======== Task input

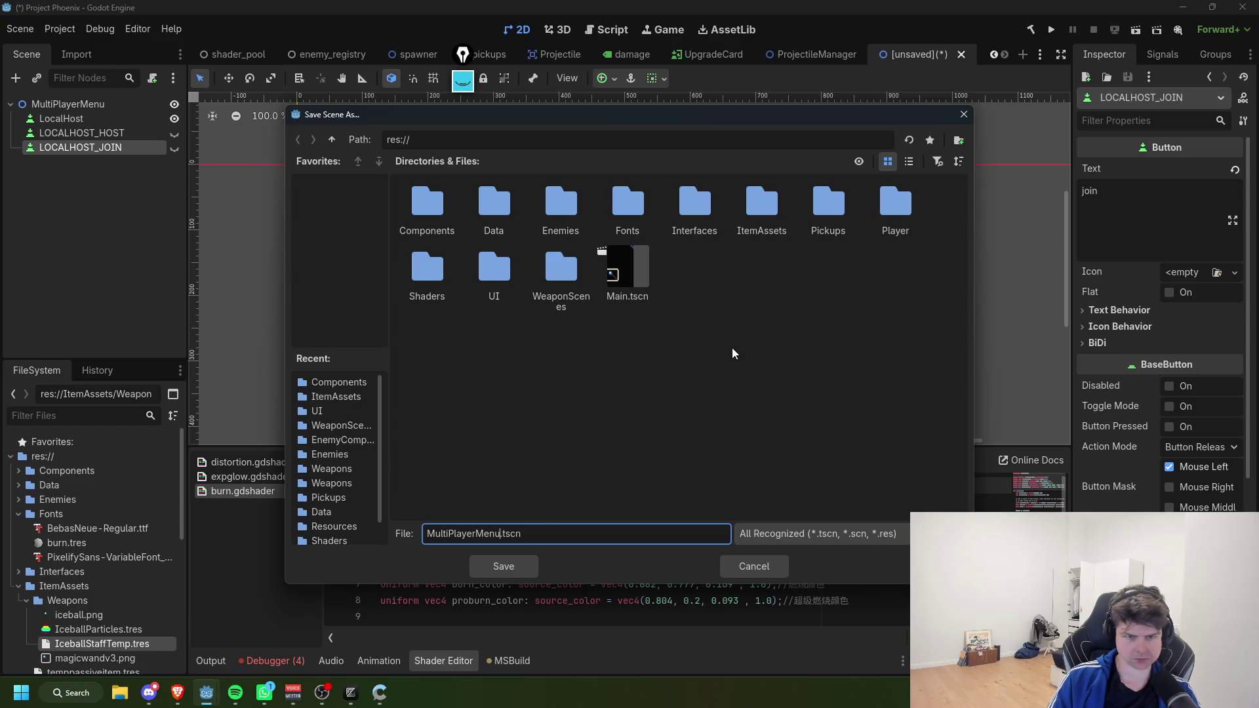
right_click(692, 307)
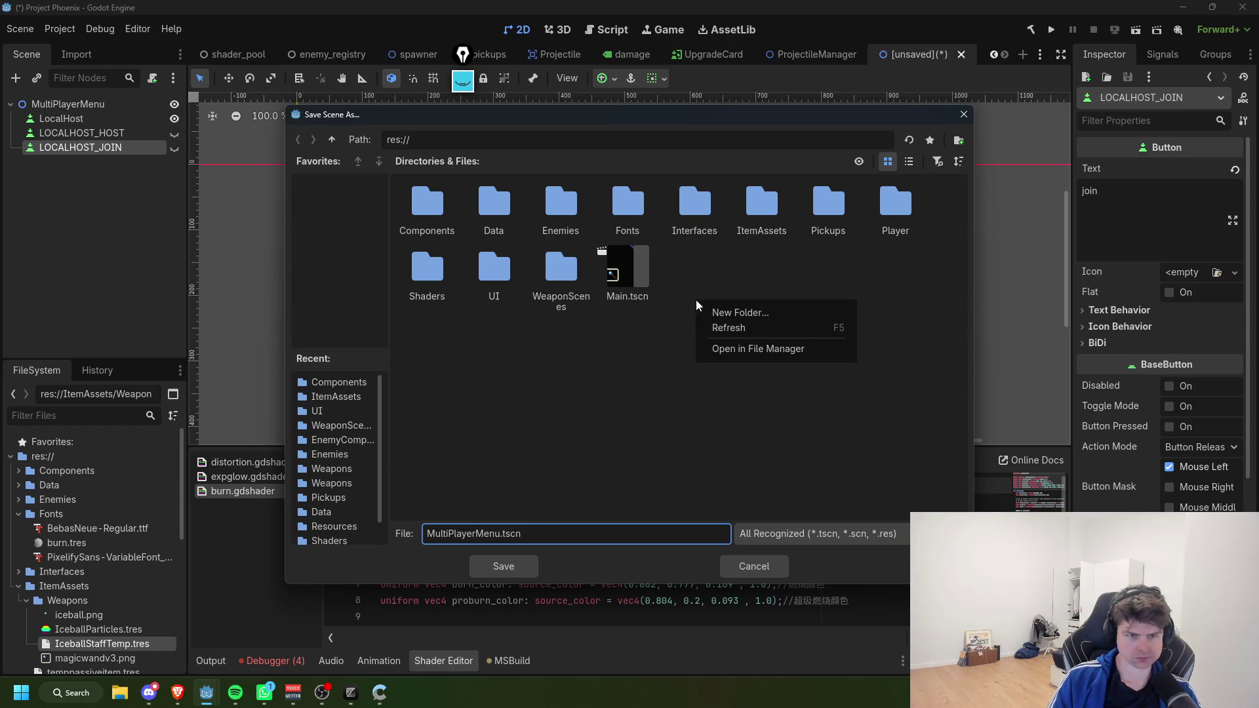
click(738, 313)
text(Scenes)
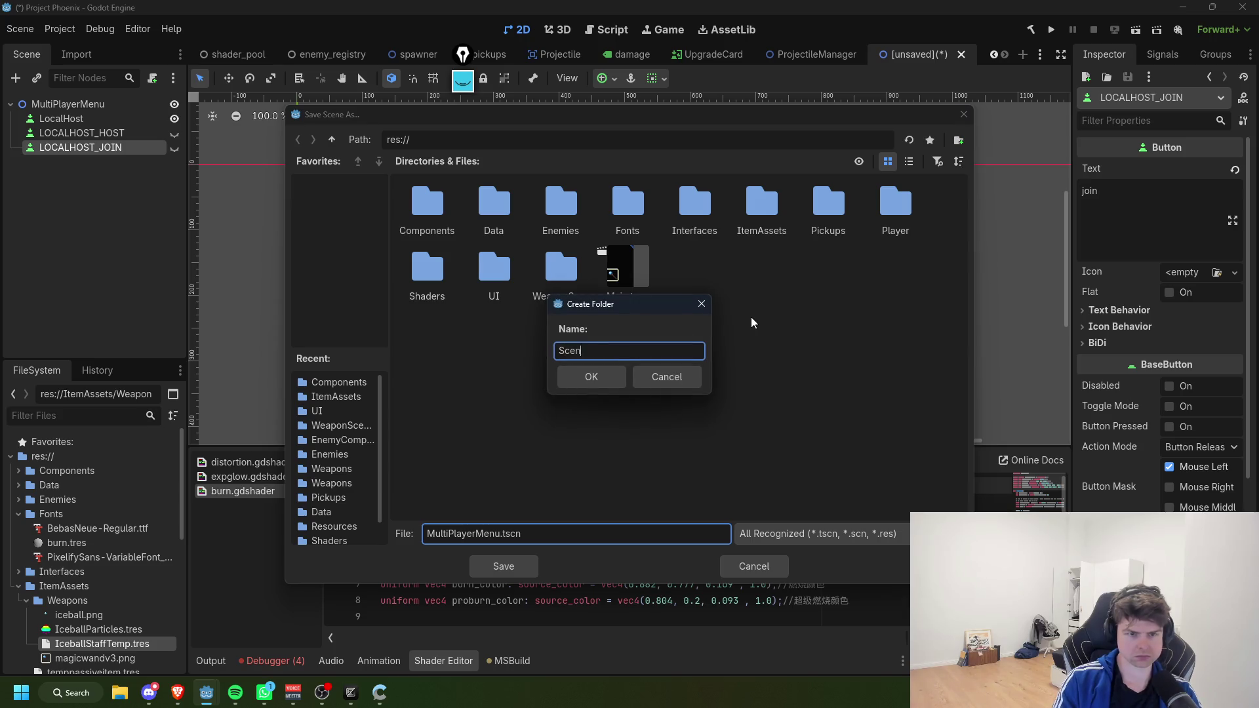
key(Return)
click(503, 566)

================

What you are asked to do
Output the data exactly. Leave every picture out.

Solved exercise
right_click(692, 307)
click(738, 313)
text(Scenes)
key(Return)
click(503, 566)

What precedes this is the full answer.